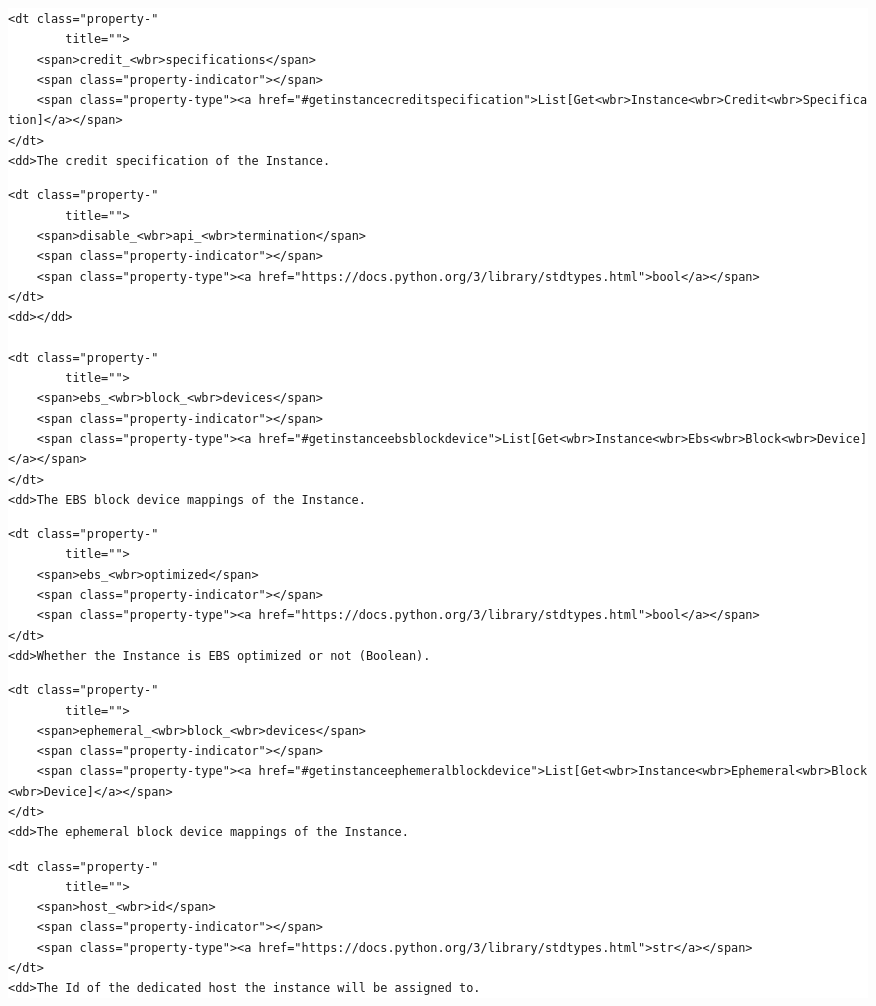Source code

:     <dt class="property-"
            title="">
        <span>credit_<wbr>specifications</span>
        <span class="property-indicator"></span>
        <span class="property-type"><a href="#getinstancecreditspecification">List[Get<wbr>Instance<wbr>Credit<wbr>Specification]</a></span>
    </dt>
    <dd>The credit specification of the Instance.
</dd>

    <dt class="property-"
            title="">
        <span>disable_<wbr>api_<wbr>termination</span>
        <span class="property-indicator"></span>
        <span class="property-type"><a href="https://docs.python.org/3/library/stdtypes.html">bool</a></span>
    </dt>
    <dd></dd>

    <dt class="property-"
            title="">
        <span>ebs_<wbr>block_<wbr>devices</span>
        <span class="property-indicator"></span>
        <span class="property-type"><a href="#getinstanceebsblockdevice">List[Get<wbr>Instance<wbr>Ebs<wbr>Block<wbr>Device]</a></span>
    </dt>
    <dd>The EBS block device mappings of the Instance.
</dd>

    <dt class="property-"
            title="">
        <span>ebs_<wbr>optimized</span>
        <span class="property-indicator"></span>
        <span class="property-type"><a href="https://docs.python.org/3/library/stdtypes.html">bool</a></span>
    </dt>
    <dd>Whether the Instance is EBS optimized or not (Boolean).
</dd>

    <dt class="property-"
            title="">
        <span>ephemeral_<wbr>block_<wbr>devices</span>
        <span class="property-indicator"></span>
        <span class="property-type"><a href="#getinstanceephemeralblockdevice">List[Get<wbr>Instance<wbr>Ephemeral<wbr>Block<wbr>Device]</a></span>
    </dt>
    <dd>The ephemeral block device mappings of the Instance.
</dd>

    <dt class="property-"
            title="">
        <span>host_<wbr>id</span>
        <span class="property-indicator"></span>
        <span class="property-type"><a href="https://docs.python.org/3/library/stdtypes.html">str</a></span>
    </dt>
    <dd>The Id of the dedicated host the instance will be assigned to.
</dd>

- - -

» **WHAT TO WORK ON**
Copy every line of the items above that contains the string "optimized".

» **YOUR SOLUTION**
        <span>ebs_<wbr>optimized</span>
    <dd>Whether the Instance is EBS optimized or not (Boolean).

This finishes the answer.